County must pay Blue Cross $1.8 million Workers worried about layoffs submitted more health claims

August 18, 1993|By John Rivera | John Rivera,Staff Writer

Shortly after County Executive Robert R. Neall announced that he would reorganize county government to eliminate contractual employees in spring 1993, health insurance claims skyrocketed. Now, the county has to come up with $1.8 million to cover what it underpaid Blue Cross/Blue Shield.

"'I think that's what started it: . . . not knowing what was going to happen," said Donald Tynes, county personnel officer.

County officials said employees facing the prospect of losing their health benefits figured they had better take advantage of them while they could.

Union officials agreed. "This is nothing new," said Helen Simpson, president of the American Federation of State, County and Municipal Employees Local 2563, which represents the county's secretarial and clerical workers. "It's something that happens with the knowledge of a layoff forthcoming."

The county must make the payment to the health insurance carrier by Oct. 30. County officials said they will come up with the money, despite a tight budget.

"It's going to challenge us," said Thomas Mullenix, a budget analyst. "I think it's doable."

He said the county could use part of its budget surplus from the fiscal year that ended June 30 to make up the difference.
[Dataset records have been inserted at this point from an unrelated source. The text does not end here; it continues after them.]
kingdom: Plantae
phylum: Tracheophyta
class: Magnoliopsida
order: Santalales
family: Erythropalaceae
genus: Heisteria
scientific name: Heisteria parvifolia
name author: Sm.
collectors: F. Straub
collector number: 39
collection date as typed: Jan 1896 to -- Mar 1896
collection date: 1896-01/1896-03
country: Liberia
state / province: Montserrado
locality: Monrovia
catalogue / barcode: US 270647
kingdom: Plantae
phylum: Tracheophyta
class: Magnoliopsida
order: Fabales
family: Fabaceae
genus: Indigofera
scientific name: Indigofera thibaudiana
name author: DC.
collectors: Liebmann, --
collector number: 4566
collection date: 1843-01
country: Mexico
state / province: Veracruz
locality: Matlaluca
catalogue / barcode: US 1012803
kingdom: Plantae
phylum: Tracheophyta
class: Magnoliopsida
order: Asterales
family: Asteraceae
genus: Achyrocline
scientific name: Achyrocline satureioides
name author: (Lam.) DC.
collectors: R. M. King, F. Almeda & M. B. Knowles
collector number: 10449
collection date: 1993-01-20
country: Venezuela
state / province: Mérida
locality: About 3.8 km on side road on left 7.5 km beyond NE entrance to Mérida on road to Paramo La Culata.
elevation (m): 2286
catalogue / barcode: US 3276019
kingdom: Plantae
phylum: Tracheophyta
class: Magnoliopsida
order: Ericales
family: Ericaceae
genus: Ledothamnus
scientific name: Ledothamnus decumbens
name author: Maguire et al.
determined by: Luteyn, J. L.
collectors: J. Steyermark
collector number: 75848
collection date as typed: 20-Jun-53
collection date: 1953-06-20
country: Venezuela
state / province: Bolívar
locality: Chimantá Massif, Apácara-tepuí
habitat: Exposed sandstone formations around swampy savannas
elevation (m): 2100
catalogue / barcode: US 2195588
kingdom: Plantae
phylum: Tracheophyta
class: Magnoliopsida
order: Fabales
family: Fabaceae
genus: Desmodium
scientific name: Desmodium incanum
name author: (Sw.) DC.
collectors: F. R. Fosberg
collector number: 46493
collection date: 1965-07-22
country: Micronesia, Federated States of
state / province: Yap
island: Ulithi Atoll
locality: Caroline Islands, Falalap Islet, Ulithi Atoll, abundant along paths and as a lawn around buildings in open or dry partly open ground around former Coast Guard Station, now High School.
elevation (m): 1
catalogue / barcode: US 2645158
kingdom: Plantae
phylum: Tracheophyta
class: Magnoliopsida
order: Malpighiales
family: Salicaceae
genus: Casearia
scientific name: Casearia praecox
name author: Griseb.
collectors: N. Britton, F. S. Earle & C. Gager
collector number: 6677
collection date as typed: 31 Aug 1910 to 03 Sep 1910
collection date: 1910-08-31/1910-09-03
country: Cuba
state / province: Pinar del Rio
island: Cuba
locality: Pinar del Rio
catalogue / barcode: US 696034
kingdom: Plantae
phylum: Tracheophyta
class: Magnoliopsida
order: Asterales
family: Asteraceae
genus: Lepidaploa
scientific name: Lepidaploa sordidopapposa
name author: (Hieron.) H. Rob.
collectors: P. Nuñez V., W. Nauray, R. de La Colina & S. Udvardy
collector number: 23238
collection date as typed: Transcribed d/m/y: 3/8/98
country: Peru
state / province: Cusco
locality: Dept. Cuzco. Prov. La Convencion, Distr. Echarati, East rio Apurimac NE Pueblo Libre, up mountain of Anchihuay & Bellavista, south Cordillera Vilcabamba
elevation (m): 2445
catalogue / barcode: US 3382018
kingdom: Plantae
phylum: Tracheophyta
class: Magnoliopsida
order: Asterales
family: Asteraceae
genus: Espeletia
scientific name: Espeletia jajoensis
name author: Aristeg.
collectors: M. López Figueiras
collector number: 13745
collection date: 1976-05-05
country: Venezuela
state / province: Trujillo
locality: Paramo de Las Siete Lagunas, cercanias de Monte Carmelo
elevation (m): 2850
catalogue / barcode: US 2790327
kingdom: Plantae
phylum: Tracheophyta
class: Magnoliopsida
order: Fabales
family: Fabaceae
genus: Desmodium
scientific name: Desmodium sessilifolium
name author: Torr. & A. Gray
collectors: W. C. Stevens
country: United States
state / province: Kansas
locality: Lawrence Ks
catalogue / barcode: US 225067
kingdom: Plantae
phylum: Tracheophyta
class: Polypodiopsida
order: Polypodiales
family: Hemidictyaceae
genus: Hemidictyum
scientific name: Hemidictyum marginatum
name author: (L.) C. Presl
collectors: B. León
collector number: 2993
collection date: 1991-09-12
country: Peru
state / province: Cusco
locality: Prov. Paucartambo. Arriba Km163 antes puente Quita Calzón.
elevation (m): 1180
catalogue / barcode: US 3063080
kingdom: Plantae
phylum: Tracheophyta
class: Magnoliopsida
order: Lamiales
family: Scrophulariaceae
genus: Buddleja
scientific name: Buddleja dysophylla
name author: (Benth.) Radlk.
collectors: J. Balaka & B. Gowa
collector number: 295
However, that figure will not be determined for several weeks.

Under the county's arrangement with Blue Cross/Blue Shield, the insurer provides an estimate for health care costs for the year and the county prepays 87 percent of that amount, then settles the difference at the end of the fiscal year.

The arrangement usually works to the county's advantage, because it can keep the remaining 13 percent of the estimated cost in an interest-bearing account.

Last year, the county received a $415,801 refund, which it placed in a reserve account and will use as partial payment for the current underpayment.

Mr. Mullenix said the actual claims usually come within 2 percent or 3 percent of the estimate. In the fiscal year just ended, the estimate was $16.1 million, but the claims reached $17.9 million, a difference of 11 percent.

"This is extraordinary, not only in the amount, but in the percentage difference as well," Mr. Mullenix said.

Even ignoring the jump last year, the county's share of health care costs has risen steadily over the last five years, from $9 million in 1988 to $13.6 million in fiscal 1992.

The county pays 90 percent of the cost of health insurance and employees pay the other 10 percent, an arrangement that is more generous than those in other counties or in the state government, Mr. Tynes said.

He added that officials will have to re-evaluate the county's financial position next spring before deciding whether to retain the current arrangement or increase employees' contributions to 15 percent or 20 percent.

If the county tries to increase employee contributions, it can expect a fight. "Health care is very near and dear to everyone," Ms. Simpson said.

"We have not had [cost-of-living allowances] in three years," she said. "With the federal government looking into health care reform, it may be a bad time to look into health insurance. We should wait to see what the federal government does first."